Four Types of Traction to Help you Fundraise

Using Traction in Your Pitch

In the Pre-seed, Seed  and even Series A stages, showcasing traction that surpasses that exceeds market expectations is not just advantageous—it's crucial. An exceptional metric can often be the focus of your fundraising narrative, providing a concrete proof point of your company's standout performance. There is a constantly fluctuating market that investors will use to gauge specifics like if a company is ready to raise a new round and at what valuation. Investors base this market off of several factors like the state of other companies that have raised recently (current market rate) and the competition to be involved in a company’s round (deal heat).

Four Types of Traction

For most companies there are four different types of traction. Raising when you have an outlier metric on at least one of these will make the fundraise go much better. The further down this list, the more risk that has been taken off the table, so the better the outcome.

Warning: Only highlight truly outlier metrics in your pitch! It will look bad to investors if you show a slide with 2000 people in your Discord server and say, “our fans love us.” Remember, every detail you expose in your pitch invites judgment from the audience (more on that in a future post).

Demand

This encompasses indicators like your waitlist size, social media following, and community engagement metrics. Gaming and consumer companies that have tens or hundreds of thousands of rabid fans ready to throw money at them is a great signal. For B2B startups, a substantial waitlist of companies eager to use your product can significantly de-risk market size and product demand assumptions.

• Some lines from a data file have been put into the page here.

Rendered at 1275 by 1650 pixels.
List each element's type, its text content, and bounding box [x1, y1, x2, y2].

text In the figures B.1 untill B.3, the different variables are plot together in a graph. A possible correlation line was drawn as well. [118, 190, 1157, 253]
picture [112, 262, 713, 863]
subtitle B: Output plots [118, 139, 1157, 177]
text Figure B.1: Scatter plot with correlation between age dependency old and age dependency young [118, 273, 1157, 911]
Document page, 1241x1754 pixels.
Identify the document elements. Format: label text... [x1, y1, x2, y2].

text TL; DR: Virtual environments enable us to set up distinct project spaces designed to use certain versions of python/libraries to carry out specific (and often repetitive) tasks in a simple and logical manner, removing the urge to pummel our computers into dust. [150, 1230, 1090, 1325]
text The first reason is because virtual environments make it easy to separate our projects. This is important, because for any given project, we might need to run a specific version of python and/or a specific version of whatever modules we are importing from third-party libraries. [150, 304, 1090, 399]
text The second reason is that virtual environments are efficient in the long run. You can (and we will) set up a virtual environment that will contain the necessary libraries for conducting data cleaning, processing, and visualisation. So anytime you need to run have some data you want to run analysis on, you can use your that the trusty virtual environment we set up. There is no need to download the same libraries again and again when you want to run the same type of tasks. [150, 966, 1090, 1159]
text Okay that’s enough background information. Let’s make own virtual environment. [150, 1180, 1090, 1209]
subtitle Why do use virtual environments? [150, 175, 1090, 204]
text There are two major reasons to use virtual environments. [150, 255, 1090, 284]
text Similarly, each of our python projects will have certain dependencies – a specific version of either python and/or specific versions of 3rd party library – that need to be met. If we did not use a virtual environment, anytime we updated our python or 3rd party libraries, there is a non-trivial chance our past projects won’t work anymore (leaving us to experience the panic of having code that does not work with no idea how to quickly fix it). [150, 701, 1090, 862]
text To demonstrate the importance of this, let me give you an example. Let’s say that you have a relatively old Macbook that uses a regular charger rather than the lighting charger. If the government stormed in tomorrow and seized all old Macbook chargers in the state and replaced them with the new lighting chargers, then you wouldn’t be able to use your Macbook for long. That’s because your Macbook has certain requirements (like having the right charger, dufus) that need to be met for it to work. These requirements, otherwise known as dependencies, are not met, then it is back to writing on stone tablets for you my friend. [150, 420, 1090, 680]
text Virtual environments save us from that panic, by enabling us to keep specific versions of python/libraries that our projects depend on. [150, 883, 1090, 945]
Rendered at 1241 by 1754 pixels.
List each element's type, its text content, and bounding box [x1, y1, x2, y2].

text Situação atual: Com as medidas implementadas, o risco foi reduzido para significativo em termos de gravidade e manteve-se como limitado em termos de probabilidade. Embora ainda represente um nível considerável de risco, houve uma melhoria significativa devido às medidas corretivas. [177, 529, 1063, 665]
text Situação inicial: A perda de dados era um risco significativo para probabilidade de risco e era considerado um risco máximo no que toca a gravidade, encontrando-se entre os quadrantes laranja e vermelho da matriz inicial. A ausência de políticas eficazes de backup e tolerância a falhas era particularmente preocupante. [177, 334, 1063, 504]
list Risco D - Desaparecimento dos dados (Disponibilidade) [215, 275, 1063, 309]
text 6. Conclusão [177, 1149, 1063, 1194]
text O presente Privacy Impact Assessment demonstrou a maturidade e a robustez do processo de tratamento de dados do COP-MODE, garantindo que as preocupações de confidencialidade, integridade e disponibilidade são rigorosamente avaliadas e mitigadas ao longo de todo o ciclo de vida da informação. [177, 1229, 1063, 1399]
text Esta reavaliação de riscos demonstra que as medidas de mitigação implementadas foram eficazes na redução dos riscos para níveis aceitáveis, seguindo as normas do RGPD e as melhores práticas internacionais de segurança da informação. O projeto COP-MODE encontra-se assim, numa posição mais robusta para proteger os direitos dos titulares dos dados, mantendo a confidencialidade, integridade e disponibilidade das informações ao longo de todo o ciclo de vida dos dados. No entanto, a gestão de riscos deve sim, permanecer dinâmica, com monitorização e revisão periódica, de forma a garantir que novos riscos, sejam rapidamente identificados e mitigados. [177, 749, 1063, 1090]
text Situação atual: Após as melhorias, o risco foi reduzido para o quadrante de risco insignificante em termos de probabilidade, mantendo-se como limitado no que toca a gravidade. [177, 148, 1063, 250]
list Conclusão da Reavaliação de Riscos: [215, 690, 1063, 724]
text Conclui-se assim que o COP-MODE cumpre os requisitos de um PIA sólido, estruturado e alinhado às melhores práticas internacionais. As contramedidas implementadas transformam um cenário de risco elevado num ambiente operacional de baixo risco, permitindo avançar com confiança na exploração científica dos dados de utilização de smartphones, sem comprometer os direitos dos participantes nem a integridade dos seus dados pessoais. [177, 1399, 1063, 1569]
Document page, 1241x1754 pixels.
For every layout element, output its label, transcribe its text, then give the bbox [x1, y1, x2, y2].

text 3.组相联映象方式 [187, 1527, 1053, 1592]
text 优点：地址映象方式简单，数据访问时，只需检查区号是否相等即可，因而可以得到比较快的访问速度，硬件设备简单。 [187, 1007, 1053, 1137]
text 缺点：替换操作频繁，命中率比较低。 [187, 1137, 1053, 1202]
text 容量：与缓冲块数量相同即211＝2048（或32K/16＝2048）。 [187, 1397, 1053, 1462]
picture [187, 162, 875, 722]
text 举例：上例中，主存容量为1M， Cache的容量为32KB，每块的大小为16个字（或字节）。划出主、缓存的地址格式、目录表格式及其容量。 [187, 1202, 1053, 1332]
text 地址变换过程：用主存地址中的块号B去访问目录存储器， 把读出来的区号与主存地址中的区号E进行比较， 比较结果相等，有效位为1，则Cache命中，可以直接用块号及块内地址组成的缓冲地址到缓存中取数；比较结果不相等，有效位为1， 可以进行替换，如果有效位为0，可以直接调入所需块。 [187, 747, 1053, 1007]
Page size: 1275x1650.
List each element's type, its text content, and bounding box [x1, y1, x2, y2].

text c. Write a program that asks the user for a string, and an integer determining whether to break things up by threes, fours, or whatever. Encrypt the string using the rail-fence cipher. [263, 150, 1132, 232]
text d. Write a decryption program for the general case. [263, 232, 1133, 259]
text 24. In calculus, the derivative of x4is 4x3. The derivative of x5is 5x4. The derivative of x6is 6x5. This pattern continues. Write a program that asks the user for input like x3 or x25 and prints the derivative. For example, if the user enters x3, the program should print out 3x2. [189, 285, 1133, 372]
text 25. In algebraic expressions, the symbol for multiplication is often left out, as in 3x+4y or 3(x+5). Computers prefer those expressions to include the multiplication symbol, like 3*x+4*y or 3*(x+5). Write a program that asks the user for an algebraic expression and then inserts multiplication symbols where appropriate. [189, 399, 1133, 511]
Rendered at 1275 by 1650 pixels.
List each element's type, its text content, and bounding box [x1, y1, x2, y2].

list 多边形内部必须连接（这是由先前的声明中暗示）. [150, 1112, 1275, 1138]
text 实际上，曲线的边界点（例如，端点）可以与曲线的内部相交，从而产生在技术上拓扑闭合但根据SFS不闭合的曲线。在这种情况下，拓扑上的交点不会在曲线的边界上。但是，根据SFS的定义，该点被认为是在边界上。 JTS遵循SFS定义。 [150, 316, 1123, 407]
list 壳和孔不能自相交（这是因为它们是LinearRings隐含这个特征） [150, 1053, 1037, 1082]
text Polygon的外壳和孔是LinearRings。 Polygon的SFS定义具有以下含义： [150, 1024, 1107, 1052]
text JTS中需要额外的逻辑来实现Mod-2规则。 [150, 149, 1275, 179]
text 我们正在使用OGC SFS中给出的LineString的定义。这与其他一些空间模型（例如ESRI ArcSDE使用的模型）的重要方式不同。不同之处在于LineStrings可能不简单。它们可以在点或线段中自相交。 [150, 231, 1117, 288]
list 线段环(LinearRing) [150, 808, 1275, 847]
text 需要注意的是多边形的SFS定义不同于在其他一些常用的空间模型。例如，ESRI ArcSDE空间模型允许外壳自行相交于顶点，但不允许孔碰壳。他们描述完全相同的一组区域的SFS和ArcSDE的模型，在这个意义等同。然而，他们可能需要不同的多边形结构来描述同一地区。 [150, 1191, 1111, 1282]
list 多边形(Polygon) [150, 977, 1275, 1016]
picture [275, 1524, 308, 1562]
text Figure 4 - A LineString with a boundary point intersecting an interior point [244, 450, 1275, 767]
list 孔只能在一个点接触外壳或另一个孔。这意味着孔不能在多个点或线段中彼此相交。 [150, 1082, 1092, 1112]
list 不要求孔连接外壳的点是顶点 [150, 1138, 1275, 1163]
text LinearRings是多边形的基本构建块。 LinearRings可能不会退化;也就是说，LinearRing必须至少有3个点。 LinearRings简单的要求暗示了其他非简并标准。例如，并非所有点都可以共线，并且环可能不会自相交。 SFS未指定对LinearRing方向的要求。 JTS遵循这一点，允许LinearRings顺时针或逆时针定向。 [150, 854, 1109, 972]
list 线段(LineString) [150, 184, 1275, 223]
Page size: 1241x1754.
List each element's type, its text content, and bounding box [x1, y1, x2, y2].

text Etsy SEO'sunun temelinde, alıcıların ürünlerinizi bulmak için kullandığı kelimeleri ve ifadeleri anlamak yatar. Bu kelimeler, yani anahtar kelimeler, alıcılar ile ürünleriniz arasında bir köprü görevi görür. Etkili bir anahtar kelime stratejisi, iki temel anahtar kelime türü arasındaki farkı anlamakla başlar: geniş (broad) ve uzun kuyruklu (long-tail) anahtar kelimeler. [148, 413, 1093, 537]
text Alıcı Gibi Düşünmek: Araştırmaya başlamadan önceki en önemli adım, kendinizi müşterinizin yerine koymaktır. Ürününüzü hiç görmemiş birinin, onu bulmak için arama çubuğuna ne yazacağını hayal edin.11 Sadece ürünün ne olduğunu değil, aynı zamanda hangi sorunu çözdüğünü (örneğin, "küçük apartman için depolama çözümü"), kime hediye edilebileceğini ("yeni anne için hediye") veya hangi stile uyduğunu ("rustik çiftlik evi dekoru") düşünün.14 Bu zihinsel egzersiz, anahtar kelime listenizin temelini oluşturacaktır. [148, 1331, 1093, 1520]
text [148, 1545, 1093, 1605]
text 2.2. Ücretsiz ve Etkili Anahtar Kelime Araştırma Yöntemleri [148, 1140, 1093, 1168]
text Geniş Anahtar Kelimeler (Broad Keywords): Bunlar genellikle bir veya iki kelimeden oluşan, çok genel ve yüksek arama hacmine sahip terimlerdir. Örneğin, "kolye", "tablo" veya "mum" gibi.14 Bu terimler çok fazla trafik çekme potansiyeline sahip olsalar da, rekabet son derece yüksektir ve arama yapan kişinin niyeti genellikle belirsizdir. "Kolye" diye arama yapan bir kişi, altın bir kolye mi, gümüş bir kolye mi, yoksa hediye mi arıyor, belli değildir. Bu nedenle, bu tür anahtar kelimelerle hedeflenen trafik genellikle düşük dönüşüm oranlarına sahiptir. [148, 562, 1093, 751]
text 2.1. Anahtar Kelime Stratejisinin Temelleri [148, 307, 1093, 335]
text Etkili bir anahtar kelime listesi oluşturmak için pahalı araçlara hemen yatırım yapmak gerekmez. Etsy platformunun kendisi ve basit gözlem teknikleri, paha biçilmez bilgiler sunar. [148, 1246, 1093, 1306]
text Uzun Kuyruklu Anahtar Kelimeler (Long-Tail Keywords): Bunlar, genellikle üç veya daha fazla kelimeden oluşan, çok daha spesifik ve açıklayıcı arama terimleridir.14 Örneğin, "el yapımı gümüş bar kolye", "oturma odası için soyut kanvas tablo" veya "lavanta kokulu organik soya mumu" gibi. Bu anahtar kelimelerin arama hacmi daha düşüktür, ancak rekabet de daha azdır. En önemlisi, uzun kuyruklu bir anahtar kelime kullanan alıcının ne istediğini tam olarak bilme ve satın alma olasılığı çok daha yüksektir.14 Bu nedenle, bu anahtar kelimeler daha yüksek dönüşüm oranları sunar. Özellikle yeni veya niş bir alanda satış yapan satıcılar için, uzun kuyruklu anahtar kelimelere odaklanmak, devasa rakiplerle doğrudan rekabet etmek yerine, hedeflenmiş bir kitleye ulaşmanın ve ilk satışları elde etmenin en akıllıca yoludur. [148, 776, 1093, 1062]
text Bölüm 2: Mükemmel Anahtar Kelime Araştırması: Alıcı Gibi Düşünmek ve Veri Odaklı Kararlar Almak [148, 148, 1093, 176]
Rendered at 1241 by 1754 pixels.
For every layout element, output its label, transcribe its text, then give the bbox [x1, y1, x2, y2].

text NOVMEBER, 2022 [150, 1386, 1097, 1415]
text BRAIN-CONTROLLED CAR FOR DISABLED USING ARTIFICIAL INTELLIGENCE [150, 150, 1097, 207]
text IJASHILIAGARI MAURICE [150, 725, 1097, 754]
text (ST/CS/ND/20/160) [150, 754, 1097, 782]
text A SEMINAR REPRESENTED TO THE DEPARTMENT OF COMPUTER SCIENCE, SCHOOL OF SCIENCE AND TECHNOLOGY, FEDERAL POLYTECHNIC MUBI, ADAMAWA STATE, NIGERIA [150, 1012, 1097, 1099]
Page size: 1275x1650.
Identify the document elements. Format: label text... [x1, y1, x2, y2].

Leverage publicly available competitive data to benchmark your performance and highlight your standout achievements in this area.

Growth/Scale

This refers to your user or customer base and, importantly, the quality of these users or customers. Demonstrating growth is a step closer to achieving product-market fit. In the consumer sector and in gaming, a large user number can be impressive, even if they don't monetize. For B2B startups, the emphasis should be on either the number of customers or the caliber the customers. While achieving outlier status in user/customer numbers before a growth round may be challenging, it can be effective. 

Retention

Retention metrics offer a deeper insight into product-market fit, indicating not just initial interest but sustained engagement with your product. For consumer and game companies, early retention rates (Day 7, Day 30) are primarily used as predictors of long-term user engagement (Day 180, Day 365). I consider a strong Day 30 number to be the best possible form of traction for any game. In the B2B space, good indicators are not just lack of churn, but proof of renewal. 

Revenue

The best possible traction is revenue. It is the holy grail and the major step to proving out product-market fit. If you are pre-Series A and have an outlier retention metric I would argue you may not need to raise a round at all. As mentioned before, having a small amount of revenue is not worth mentioning. It is easier to explain that while you’re making some revenue now, it is not a major focus, than it is to act like you’re excited about a few thousand dollars coming in.

What about Acquisition Cost or Session Length or …

There are a number of other metrics that teams can use to fit into their fundraising narrative. I believe the ones listed above do the best job of showing progress towards product-market fit. If you think you have a truly outlier metric that reinforces your fundraising narrative, use it.

Metric vs. Momentum

Remember that the trajectory towards achieving these outlier metrics can be just as compelling as the metrics themselves. Demonstrating consistent month-over-month growth across any of these dimensions is a strong signal to potential investors. Conversely, a declining metric can raise concerns so be careful how you position your current traction.